Distribution and Disposal of Coarsegrains Overview
As per the instructions of Government of India in vogue, coarsegrains may be procured by the States for Central Pool under MSP operations after obtaining prior approval of the Procurement Plan from the Government of India. Such a plan should invariably give the details of concerned commodity in the areas proposed for procurement, the market situation, proposed quantity of expected procurement, etc. The State has also to keep in mind that procured quantity is to be used for distribution under TPDS in the State. Therefore, the State has also to spell out the plan to utilise the procured quantity. The quantity of coarsegrains allotted by the State for distribution under TPDS or OWS has to be distributed on priority and combined allocation of wheat and rice to the equivalent extent shall stand automatically reduced.
The State may also provide the stock of coarsegrains to the FCI for making supply to other State(s) at the provisional acquisition cost approved by DFPD, in case FCI makes a demand.
The balance quantity of coarsegrains is disposed off by the State concerned in the open market through tenders before beginning of the next marketing season after joint checking of quality of stocks by a team of FCI and State Government. For disposal of issuable stocks of coarsegrains in the open market through tender, the State has to constitute a committee having one representative of QC and one from Accounts wing of FCI. The committee is responsible for quality check, fixing the reserve price based on the prevailing market rates, approving the terms and conditions for tender etc. The sale has to be approved by a competent authority as per DOP of the State Government.
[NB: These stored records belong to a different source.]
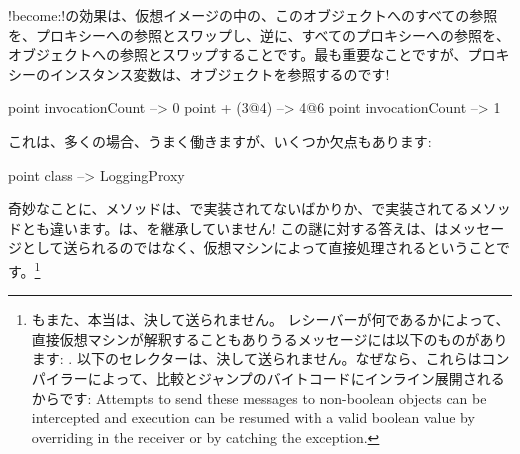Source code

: \documentclass[a4paper,10pt,twoside]{book}
\begin{document}
\ct!become:!の効果は、仮想イメージの中の、このオブジェクトへのすべての参照を、プロキシーへの参照とスワップし、逆に、すべてのプロキシーへの参照を、オブジェクトへの参照とスワップすることです。最も重要なことですが、プロキシーのインスタンス変数は、オブジェクトを参照するのです!

\begin{code}{}
point invocationCount --> 0
point + (3@4)             --> 4@6
point invocationCount --> 1
\end{code}

これは、多くの場合、うまく働きますが、いくつか欠点もあります:
\begin{code}{}
point class --> LoggingProxy
\end{code}
奇妙なことに、メソッドは、で実装されてないばかりか、で実装されてるメソッドとも違います。は、を継承していません!
この謎に対する答えは、はメッセージとして送られるのではなく、仮想マシンによって直接処理されるということです。\footnote{もまた、本当は、決して送られません。
レシーバーが何であるかによって、直接仮想マシンが解釈することもありうるメッセージには以下のものがあります:
\ct{+- < > <= >= = ~= * / \ ==}
.
以下のセレクターは、決して送られません。なぜなら、これらはコンパイラーによって、比較とジャンプのバイトコードにインライン展開されるからです:
Attempts to send these messages to non-boolean objects can be intercepted and execution can be resumed with a valid boolean value by overriding  in the receiver or by catching the  exception.
}%
\end{document}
Any stock procured by the State Government without approval of the Government of India is treated outside the Central Pool operations. Any stock procured by the State Agencies which does not meet the Fair Average Quality (FAQ) norms will also not be considered in the Central Pool and such stock is to be disposed off by the State Government at its level and any losses incurred on that account are to be borne by the State Government itself.